Identify each line in the material below that contains the word "largest", matching uppercase and lowercase exactly, and copy every such line.

» Records shown:
- - -

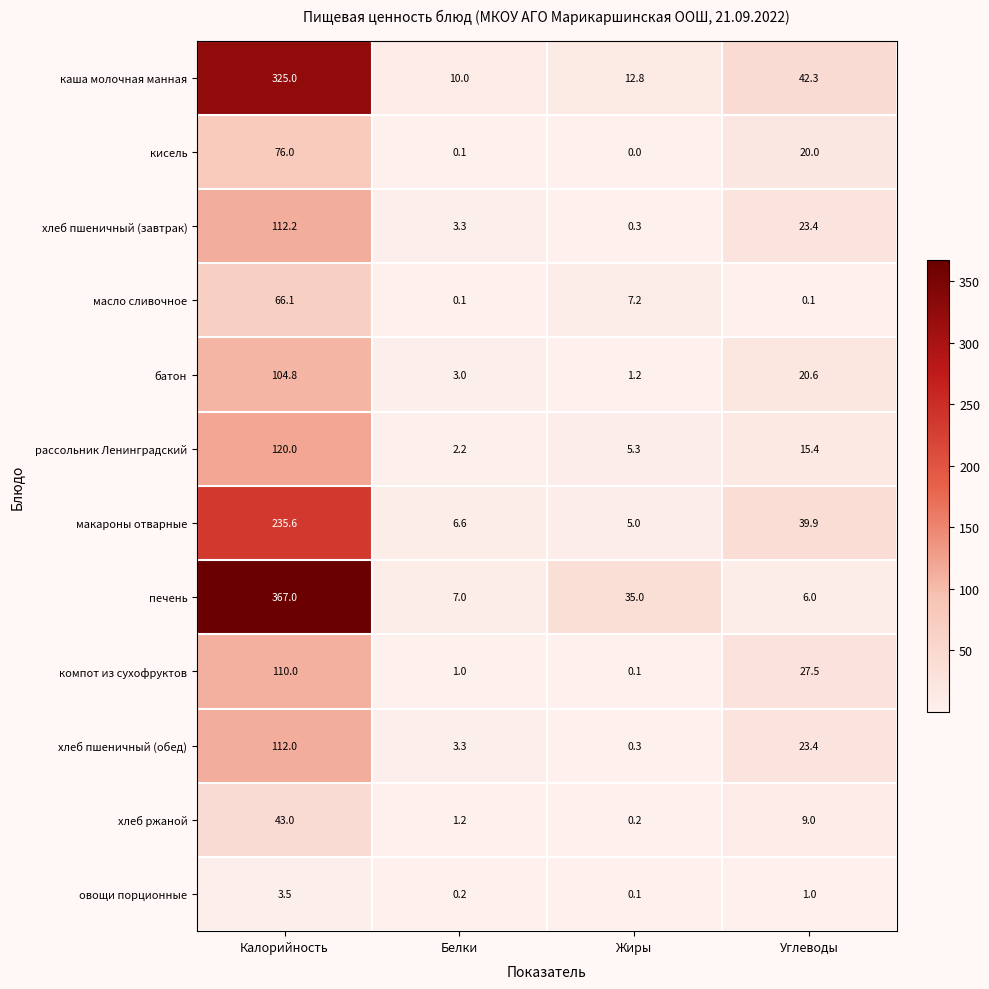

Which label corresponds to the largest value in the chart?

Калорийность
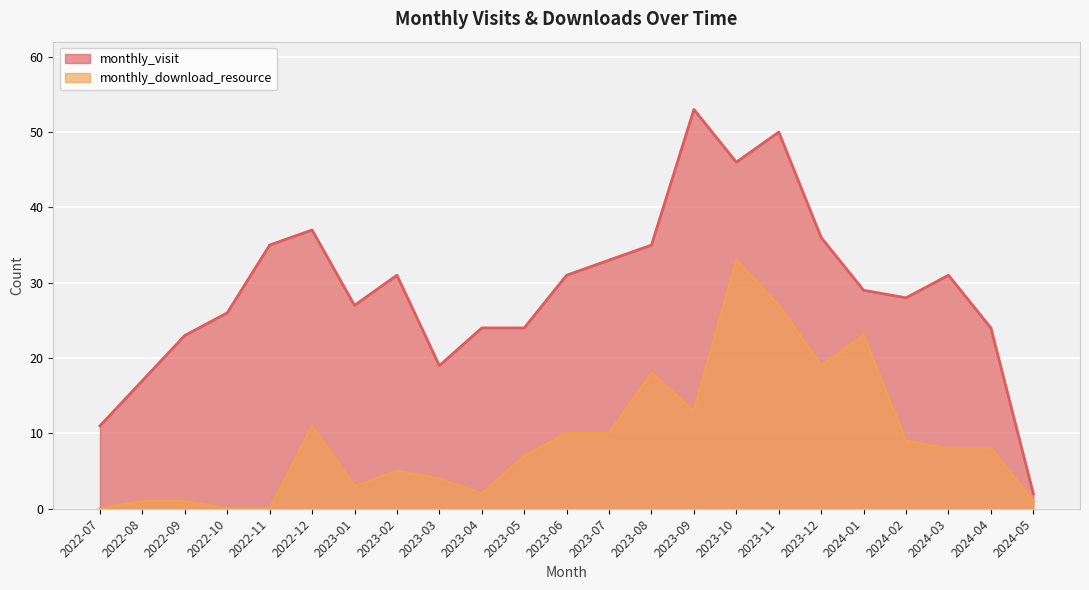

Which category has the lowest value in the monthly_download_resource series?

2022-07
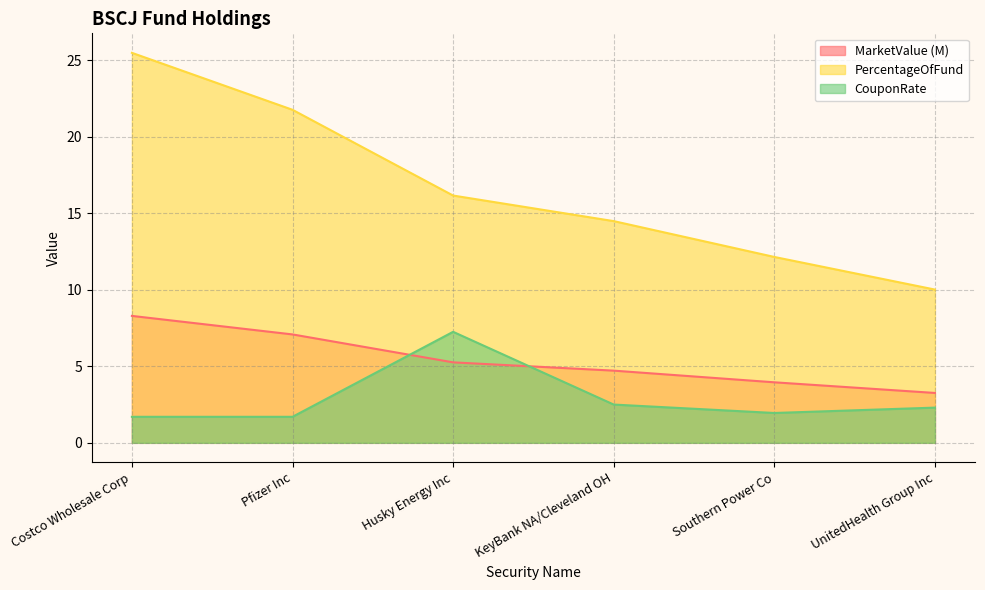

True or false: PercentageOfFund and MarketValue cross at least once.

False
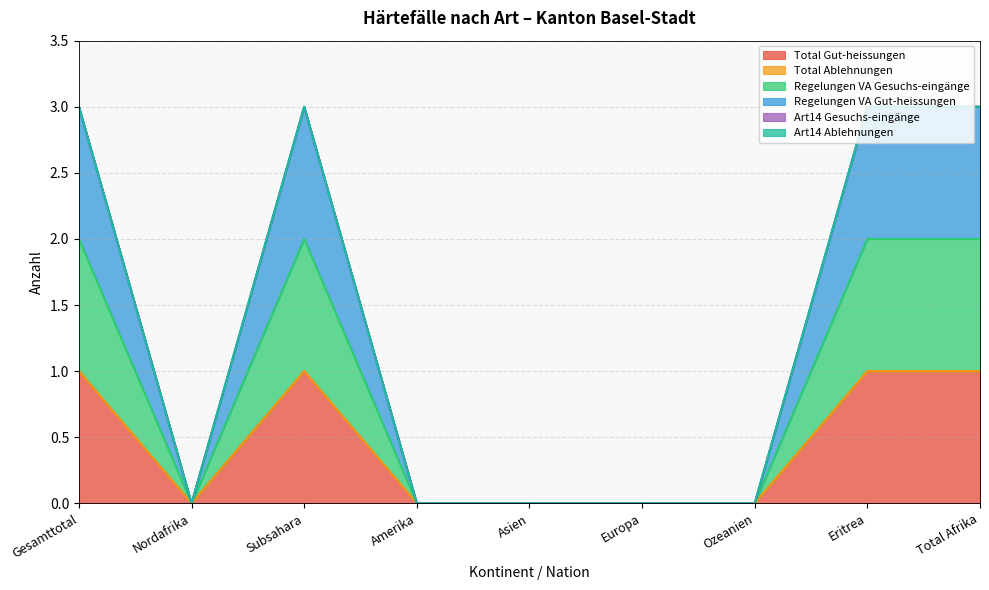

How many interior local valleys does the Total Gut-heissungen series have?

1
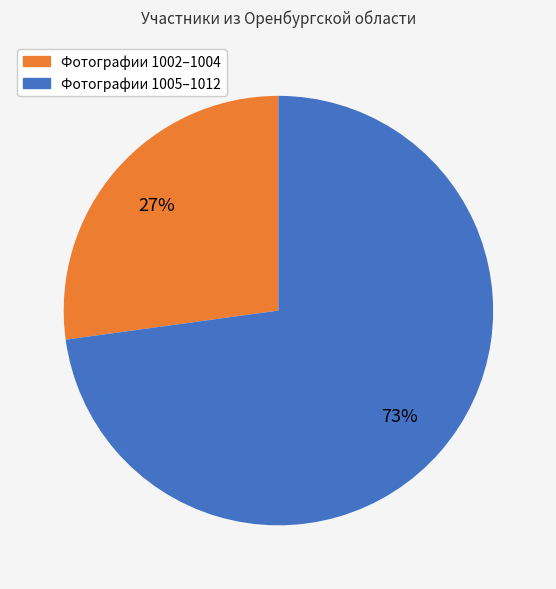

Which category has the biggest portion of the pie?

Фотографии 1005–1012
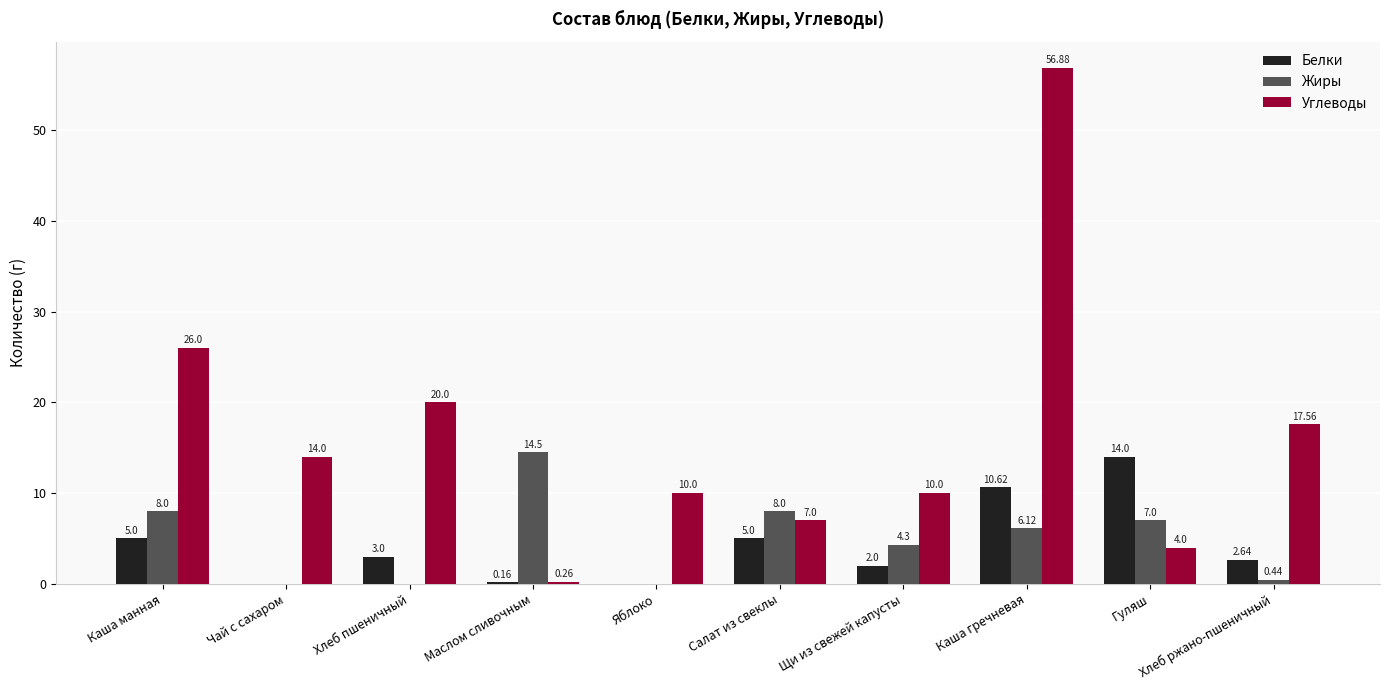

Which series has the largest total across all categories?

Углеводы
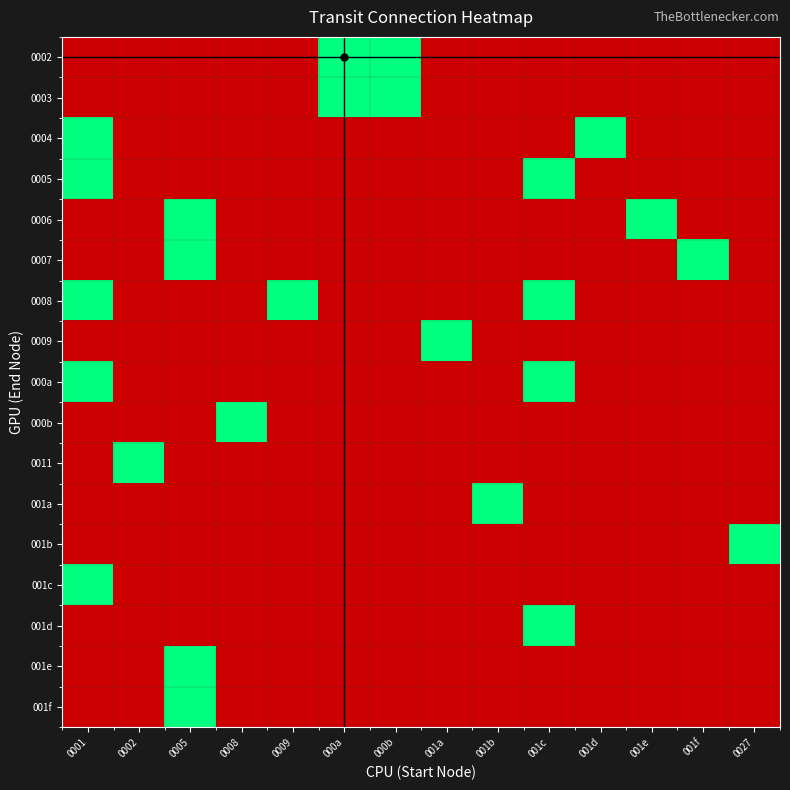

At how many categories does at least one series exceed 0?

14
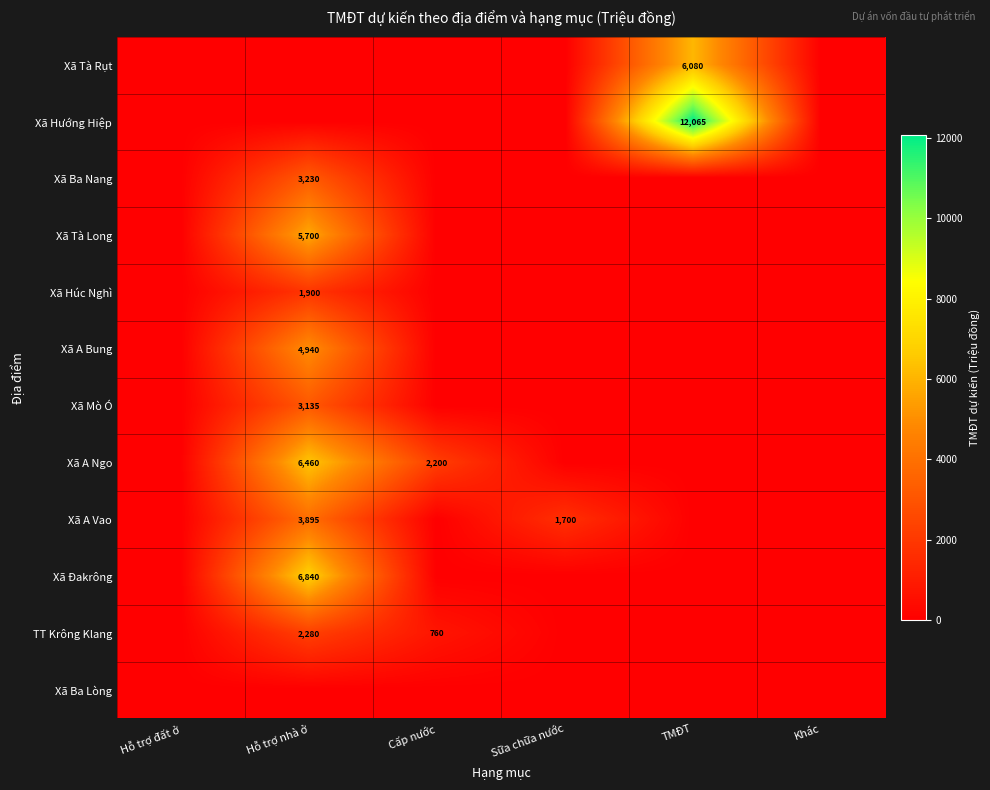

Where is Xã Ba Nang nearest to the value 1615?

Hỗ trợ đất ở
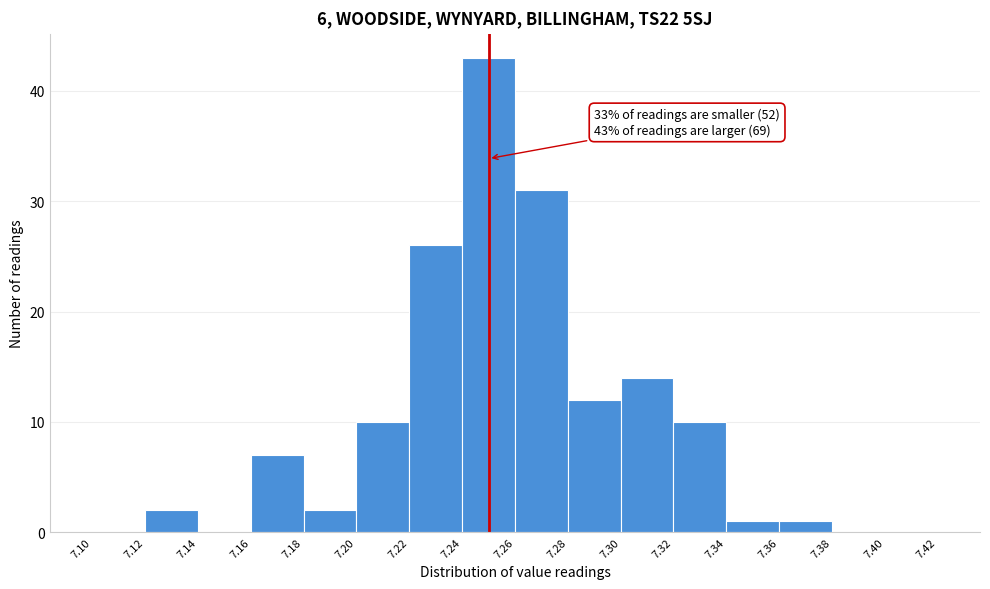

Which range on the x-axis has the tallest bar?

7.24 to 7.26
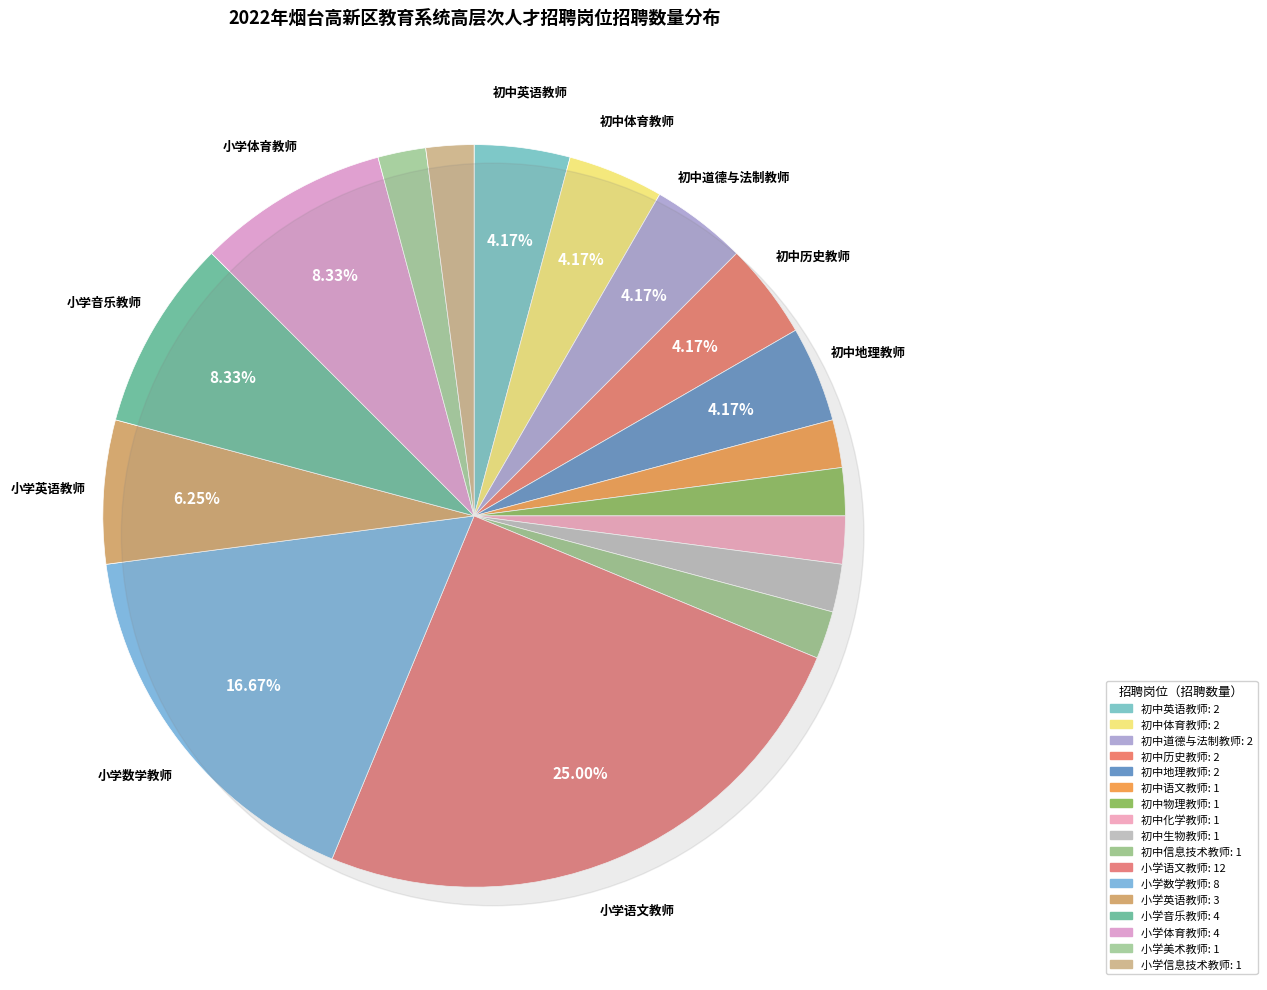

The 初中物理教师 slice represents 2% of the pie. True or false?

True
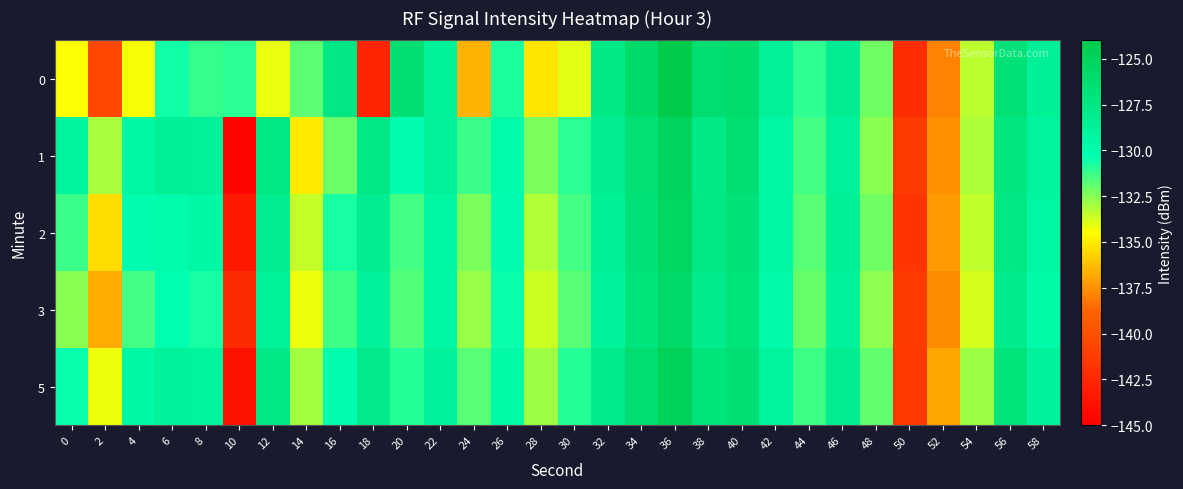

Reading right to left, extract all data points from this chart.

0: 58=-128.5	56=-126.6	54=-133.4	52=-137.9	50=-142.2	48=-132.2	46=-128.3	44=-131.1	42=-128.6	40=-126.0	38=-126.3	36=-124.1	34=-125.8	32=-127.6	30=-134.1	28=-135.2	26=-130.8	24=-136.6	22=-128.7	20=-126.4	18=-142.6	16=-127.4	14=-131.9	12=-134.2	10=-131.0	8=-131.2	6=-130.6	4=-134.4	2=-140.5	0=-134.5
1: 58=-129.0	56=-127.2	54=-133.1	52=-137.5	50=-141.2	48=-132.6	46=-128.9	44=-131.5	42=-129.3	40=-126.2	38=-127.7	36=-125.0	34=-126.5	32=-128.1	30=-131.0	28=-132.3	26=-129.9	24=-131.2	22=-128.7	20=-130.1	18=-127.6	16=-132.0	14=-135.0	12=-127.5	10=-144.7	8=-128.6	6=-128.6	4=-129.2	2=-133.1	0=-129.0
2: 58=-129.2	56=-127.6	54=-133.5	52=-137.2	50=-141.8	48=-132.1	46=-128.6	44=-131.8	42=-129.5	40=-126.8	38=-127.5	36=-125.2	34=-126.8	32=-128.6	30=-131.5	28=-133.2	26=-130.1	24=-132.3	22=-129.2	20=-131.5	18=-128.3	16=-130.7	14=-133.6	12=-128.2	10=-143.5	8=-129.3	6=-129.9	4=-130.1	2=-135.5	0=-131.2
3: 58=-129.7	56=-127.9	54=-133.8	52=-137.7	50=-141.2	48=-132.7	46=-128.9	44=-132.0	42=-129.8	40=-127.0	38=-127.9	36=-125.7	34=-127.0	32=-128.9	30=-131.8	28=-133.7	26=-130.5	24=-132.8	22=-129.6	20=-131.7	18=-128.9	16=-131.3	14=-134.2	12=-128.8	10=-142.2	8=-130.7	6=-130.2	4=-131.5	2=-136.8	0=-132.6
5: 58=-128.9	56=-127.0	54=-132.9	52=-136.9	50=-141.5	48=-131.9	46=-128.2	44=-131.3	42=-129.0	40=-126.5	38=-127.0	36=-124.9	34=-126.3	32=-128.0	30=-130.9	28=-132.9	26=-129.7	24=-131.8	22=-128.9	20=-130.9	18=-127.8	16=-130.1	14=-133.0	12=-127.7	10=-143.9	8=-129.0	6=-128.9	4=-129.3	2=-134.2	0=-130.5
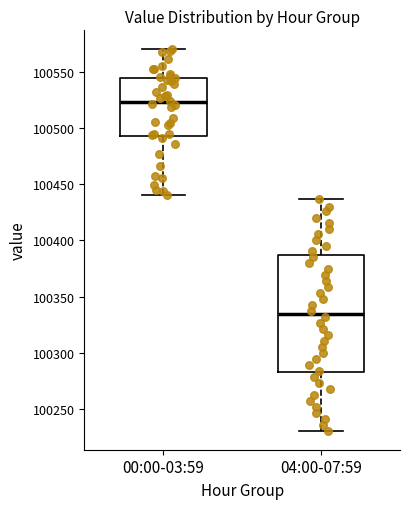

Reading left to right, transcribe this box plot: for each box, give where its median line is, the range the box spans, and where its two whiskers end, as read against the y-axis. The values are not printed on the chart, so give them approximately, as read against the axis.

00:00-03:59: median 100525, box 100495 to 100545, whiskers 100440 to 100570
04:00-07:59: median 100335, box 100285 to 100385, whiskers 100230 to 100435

- - -

» Task output:
Which label corresponds to the largest value in the chart?
Which series has the largest total across all categories?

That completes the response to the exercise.